The Roundup litigation continues. Bayer acquired Monsanto in 2018 and inherited lawsuits alleging that glyphosate, the active ingredient in Roundup, causes non-Hodgkin lymphoma. As of October 2025, Bayer reports it had resolved in some form about 132,000 of roughly 197,000 Roundup-related claims, with tens of thousands still active. In March 2025, a Georgia jury returned a 2.1 billion US dollar verdict against the company in the Barnes trial, which Bayer is appealing. In February 2026, Bayer proposed a 7.25 billion US dollar global settlement covering current and future claims, subject to court approval. The US Supreme Court is expected to hear Monsanto's preemption appeal in 2026. Bayer transitioned its US residential glyphosate products to new formulations in 2023, a change the company states was made to manage litigation risk rather than on safety grounds.
In April 2025, Bayer declined to put its Climate Transition and Transformation Plan to a shareholder vote, citing what it described as investor "concerns around timing" amid the wider ESG backlash, as reported by Responsible Investor. The plan itself, published in June 2024, remains in place. Bayer's largest investor bloc, at 32 percent of stock, is based in North America.
Scope 3 remains numerically large. Bayer's Scope 3 emissions at last reporting were just under 8 million metric tons, with more than 70 percent from purchased goods and services. Bayer has acknowledged that changing supplier behavior at scale is difficult and has launched a Scope 3 Accelerator Program in response.
Civil society criticism on agricultural practices has continued. In 2023, Spanish farming groups described Bayer's promotion of glyphosate under a regenerative agriculture framing as greenwashing, as reported by Sustainable Views.
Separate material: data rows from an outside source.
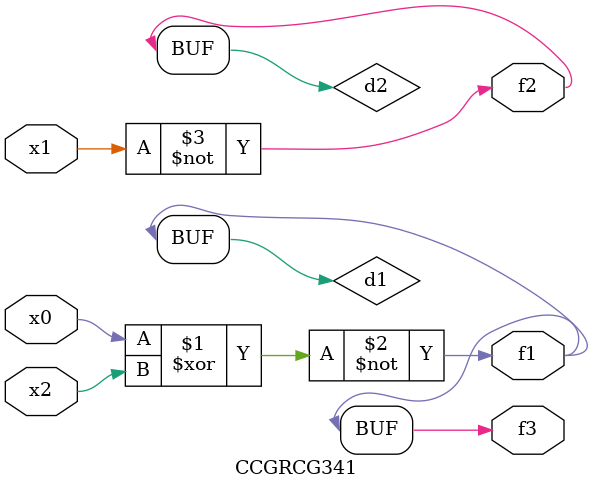
<source format=v>
module CCGRCG341(
	input x0, x1, x2,
	output f1, f2, f3
);

	wire d1, d2, d3;

	xnor (d1, x0, x2);
	nand (d2, x1);
	nor (d3, x1, x2);
	assign f1 = d1;
	assign f2 = d2;
	assign f3 = d1;
endmodule

</source>
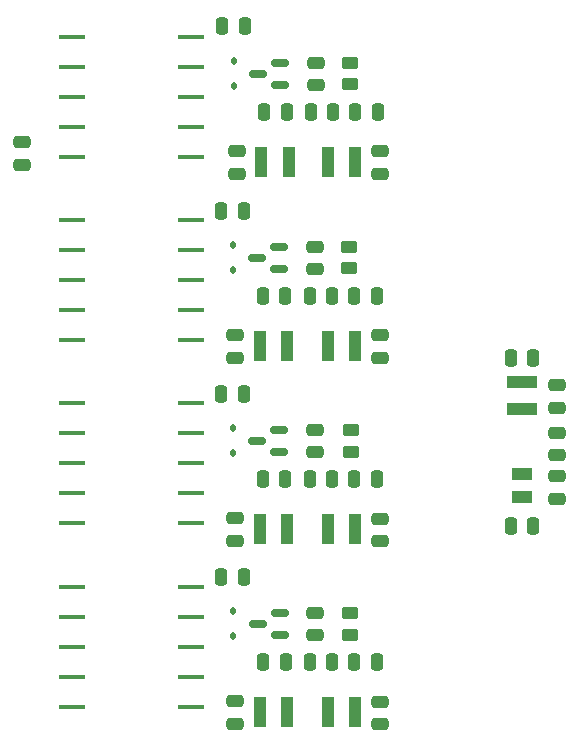
<source format=gbr>
%TF.GenerationSoftware,KiCad,Pcbnew,7.0.8*%
%TF.CreationDate,2024-01-03T10:18:07-08:00*%
%TF.ProjectId,QSE Filter,51534520-4669-46c7-9465-722e6b696361,rev?*%
%TF.SameCoordinates,Original*%
%TF.FileFunction,Paste,Top*%
%TF.FilePolarity,Positive*%
%FSLAX46Y46*%
G04 Gerber Fmt 4.6, Leading zero omitted, Abs format (unit mm)*
G04 Created by KiCad (PCBNEW 7.0.8) date 2024-01-03 10:18:07*
%MOMM*%
%LPD*%
G01*
G04 APERTURE LIST*
G04 Aperture macros list*
%AMRoundRect*
0 Rectangle with rounded corners*
0 $1 Rounding radius*
0 $2 $3 $4 $5 $6 $7 $8 $9 X,Y pos of 4 corners*
0 Add a 4 corners polygon primitive as box body*
4,1,4,$2,$3,$4,$5,$6,$7,$8,$9,$2,$3,0*
0 Add four circle primitives for the rounded corners*
1,1,$1+$1,$2,$3*
1,1,$1+$1,$4,$5*
1,1,$1+$1,$6,$7*
1,1,$1+$1,$8,$9*
0 Add four rect primitives between the rounded corners*
20,1,$1+$1,$2,$3,$4,$5,0*
20,1,$1+$1,$4,$5,$6,$7,0*
20,1,$1+$1,$6,$7,$8,$9,0*
20,1,$1+$1,$8,$9,$2,$3,0*%
G04 Aperture macros list end*
%ADD10RoundRect,0.250000X0.450000X-0.262500X0.450000X0.262500X-0.450000X0.262500X-0.450000X-0.262500X0*%
%ADD11RoundRect,0.250000X-0.475000X0.250000X-0.475000X-0.250000X0.475000X-0.250000X0.475000X0.250000X0*%
%ADD12R,1.750000X1.090000*%
%ADD13R,1.016000X2.540000*%
%ADD14RoundRect,0.250000X-0.250000X-0.475000X0.250000X-0.475000X0.250000X0.475000X-0.250000X0.475000X0*%
%ADD15RoundRect,0.112500X-0.112500X0.187500X-0.112500X-0.187500X0.112500X-0.187500X0.112500X0.187500X0*%
%ADD16RoundRect,0.250000X0.250000X0.475000X-0.250000X0.475000X-0.250000X-0.475000X0.250000X-0.475000X0*%
%ADD17RoundRect,0.250000X0.475000X-0.250000X0.475000X0.250000X-0.475000X0.250000X-0.475000X-0.250000X0*%
%ADD18RoundRect,0.150000X0.587500X0.150000X-0.587500X0.150000X-0.587500X-0.150000X0.587500X-0.150000X0*%
%ADD19R,2.235200X0.457200*%
%ADD20R,2.540000X1.016000*%
G04 APERTURE END LIST*
D10*
%TO.C,R4*%
X120210000Y-102662500D03*
X120210000Y-100837500D03*
%TD*%
%TO.C,R3*%
X120320000Y-87192500D03*
X120320000Y-85367500D03*
%TD*%
%TO.C,R2*%
X120080000Y-69807500D03*
X120080000Y-71632500D03*
%TD*%
%TO.C,R1*%
X120230000Y-56062500D03*
X120230000Y-54237500D03*
%TD*%
D11*
%TO.C,C15*%
X110500000Y-77300000D03*
X110500000Y-79200000D03*
%TD*%
D12*
%TO.C,L6*%
X134750000Y-91014001D03*
X134750000Y-89096001D03*
%TD*%
D13*
%TO.C,L10*%
X112605001Y-109250000D03*
X114894999Y-109250000D03*
%TD*%
D14*
%TO.C,C28*%
X116800000Y-89500000D03*
X118700000Y-89500000D03*
%TD*%
D15*
%TO.C,D5*%
X110250000Y-100700000D03*
X110250000Y-102800000D03*
%TD*%
D16*
%TO.C,C34*%
X122450000Y-105000000D03*
X120550000Y-105000000D03*
%TD*%
D15*
%TO.C,D2*%
X110250000Y-69700000D03*
X110250000Y-71800000D03*
%TD*%
D13*
%TO.C,L9*%
X118355001Y-109250000D03*
X120644999Y-109250000D03*
%TD*%
D14*
%TO.C,C26*%
X112800000Y-89500000D03*
X114700000Y-89500000D03*
%TD*%
%TO.C,C5*%
X116897499Y-58420000D03*
X118797499Y-58420000D03*
%TD*%
%TO.C,C14*%
X116800000Y-74000000D03*
X118700000Y-74000000D03*
%TD*%
D17*
%TO.C,C19*%
X137750000Y-87450000D03*
X137750000Y-85550000D03*
%TD*%
D14*
%TO.C,C3*%
X109397499Y-51170000D03*
X111297499Y-51170000D03*
%TD*%
D17*
%TO.C,C30*%
X117250000Y-102700000D03*
X117250000Y-100800000D03*
%TD*%
D13*
%TO.C,L2*%
X118355001Y-62670000D03*
X120644999Y-62670000D03*
%TD*%
D17*
%TO.C,C2*%
X117347499Y-56120000D03*
X117347499Y-54220000D03*
%TD*%
D14*
%TO.C,C33*%
X112850000Y-105000000D03*
X114750000Y-105000000D03*
%TD*%
%TO.C,C31*%
X109300000Y-97750000D03*
X111200000Y-97750000D03*
%TD*%
D18*
%TO.C,Q5*%
X114250000Y-102700000D03*
X114250000Y-100800000D03*
X112375000Y-101750000D03*
%TD*%
D13*
%TO.C,L8*%
X112605001Y-93750000D03*
X114894999Y-93750000D03*
%TD*%
D18*
%TO.C,Q4*%
X114187500Y-87200000D03*
X114187500Y-85300000D03*
X112312500Y-86250000D03*
%TD*%
D13*
%TO.C,L1*%
X112702500Y-62670000D03*
X114992498Y-62670000D03*
%TD*%
D18*
%TO.C,Q2*%
X114187500Y-71700000D03*
X114187500Y-69800000D03*
X112312500Y-70750000D03*
%TD*%
D14*
%TO.C,C12*%
X112800000Y-74000000D03*
X114700000Y-74000000D03*
%TD*%
D15*
%TO.C,D1*%
X110347499Y-54120000D03*
X110347499Y-56220000D03*
%TD*%
D17*
%TO.C,C23*%
X117250000Y-87200000D03*
X117250000Y-85300000D03*
%TD*%
%TO.C,C9*%
X117250000Y-71700000D03*
X117250000Y-69800000D03*
%TD*%
D14*
%TO.C,C35*%
X116800000Y-105000000D03*
X118700000Y-105000000D03*
%TD*%
D15*
%TO.C,D4*%
X110250000Y-85200000D03*
X110250000Y-87300000D03*
%TD*%
D17*
%TO.C,C11*%
X122750000Y-79200000D03*
X122750000Y-77300000D03*
%TD*%
D19*
%TO.C,U4*%
X96666200Y-83089901D03*
X96666200Y-85630000D03*
X96666200Y-88170000D03*
X96666200Y-90710000D03*
X96666200Y-93250000D03*
X106750000Y-93250000D03*
X106750000Y-90710000D03*
X106750000Y-88170000D03*
X106750000Y-85630000D03*
X106750000Y-83089901D03*
%TD*%
D16*
%TO.C,C27*%
X122450000Y-89500000D03*
X120550000Y-89500000D03*
%TD*%
%TO.C,C18*%
X135700000Y-79200000D03*
X133800000Y-79200000D03*
%TD*%
D13*
%TO.C,L7*%
X118355001Y-93750000D03*
X120644999Y-93750000D03*
%TD*%
D19*
%TO.C,U5*%
X96666200Y-98589901D03*
X96666200Y-101130000D03*
X96666200Y-103670000D03*
X96666200Y-106210000D03*
X96666200Y-108750000D03*
X106750000Y-108750000D03*
X106750000Y-106210000D03*
X106750000Y-103670000D03*
X106750000Y-101130000D03*
X106750000Y-98589901D03*
%TD*%
D17*
%TO.C,C32*%
X122750000Y-110250000D03*
X122750000Y-108350000D03*
%TD*%
D13*
%TO.C,L4*%
X112605001Y-78250000D03*
X114894999Y-78250000D03*
%TD*%
D11*
%TO.C,C4*%
X110597499Y-61720000D03*
X110597499Y-63620000D03*
%TD*%
D14*
%TO.C,C10*%
X109300000Y-66750000D03*
X111200000Y-66750000D03*
%TD*%
D11*
%TO.C,C29*%
X110500000Y-92800000D03*
X110500000Y-94700000D03*
%TD*%
D14*
%TO.C,C7*%
X112927499Y-58420000D03*
X114827499Y-58420000D03*
%TD*%
D13*
%TO.C,L3*%
X118355001Y-78250000D03*
X120644999Y-78250000D03*
%TD*%
D19*
%TO.C,U2*%
X96666200Y-67589901D03*
X96666200Y-70130000D03*
X96666200Y-72670000D03*
X96666200Y-75210000D03*
X96666200Y-77750000D03*
X106750000Y-77750000D03*
X106750000Y-75210000D03*
X106750000Y-72670000D03*
X106750000Y-70130000D03*
X106750000Y-67589901D03*
%TD*%
D16*
%TO.C,C6*%
X122547499Y-58420000D03*
X120647499Y-58420000D03*
%TD*%
%TO.C,C20*%
X135700000Y-93450000D03*
X133800000Y-93450000D03*
%TD*%
D11*
%TO.C,C1*%
X92458100Y-60970000D03*
X92458100Y-62870000D03*
%TD*%
D19*
%TO.C,U1*%
X96624300Y-52089901D03*
X96624300Y-54630000D03*
X96624300Y-57170000D03*
X96624300Y-59710000D03*
X96624300Y-62250000D03*
X106708100Y-62250000D03*
X106708100Y-59710000D03*
X106708100Y-57170000D03*
X106708100Y-54630000D03*
X106708100Y-52089901D03*
%TD*%
D17*
%TO.C,C8*%
X122750000Y-63620000D03*
X122750000Y-61720000D03*
%TD*%
D16*
%TO.C,C13*%
X122450000Y-74000000D03*
X120550000Y-74000000D03*
%TD*%
D14*
%TO.C,C24*%
X109300000Y-82250000D03*
X111200000Y-82250000D03*
%TD*%
D18*
%TO.C,Q1*%
X114284999Y-56120000D03*
X114284999Y-54220000D03*
X112409999Y-55170000D03*
%TD*%
D11*
%TO.C,C36*%
X110500000Y-108300000D03*
X110500000Y-110200000D03*
%TD*%
D17*
%TO.C,C16*%
X137750000Y-83450000D03*
X137750000Y-81550000D03*
%TD*%
%TO.C,C17*%
X137750000Y-91150000D03*
X137750000Y-89250000D03*
%TD*%
%TO.C,C25*%
X122750000Y-94750000D03*
X122750000Y-92850000D03*
%TD*%
D20*
%TO.C,L5*%
X134750000Y-83594999D03*
X134750000Y-81305001D03*
%TD*%
M02*

</source>
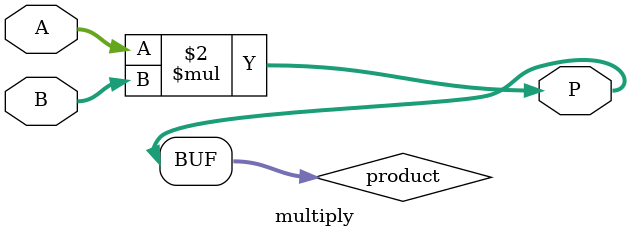
<source format=v>
`timescale 1ns / 1ps


module multiply(
    input [8:0] A,
    input [8:0] B,
    output [16:0] P
);

reg [16:0] product; 

always @* begin
    product = A * B;
end

assign P = product; 

endmodule

</source>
Bayer maintains that glyphosate is safe when used as directed and cites the US Environmental Protection Agency's position on the product.
Overall picture
Three findings define the 2025 report. Bayer uses a combined approach across climate, farmer livelihoods, women's health, employee diversity, and supplier governance, with each target tied to a 2029 or 2030 milestone and measured against a defined baseline. The company has increased its Scope 3 ambition while disclosing where progress is slower and naming the supplier partnerships it relies on. And Bayer uses specific operational metrics, including DirectAcres water productivity data, the treated-area-weighted crop protection methodology, the 17 crop-country combinations for customer on-field emissions, and the Turku and Alajuela case studies.
Several hurdles sit alongside this progress. These include ongoing glyphosate litigation and broader headwinds in Bayer's pharmaceutical and agricultural businesses. A 42 percent absolute emissions reduction by 2029 is a demanding target, and a 25 percent Scope 3 reduction in the same timeframe is more difficult still. Bayer now treats sustainability as a core operating function, with CEO oversight, pay tied to sustainability targets, third-party validation, and detailed data that can be checked independently.